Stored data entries

-----

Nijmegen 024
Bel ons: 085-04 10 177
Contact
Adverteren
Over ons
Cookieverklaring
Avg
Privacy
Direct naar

-----

Directive
Keeping every line exactly as it is, retype the entries shown above.

Task result
Nijmegen 024
Bel ons: 085-04 10 177
Contact
Adverteren
Over ons
Cookieverklaring
Avg
Privacy
Direct naar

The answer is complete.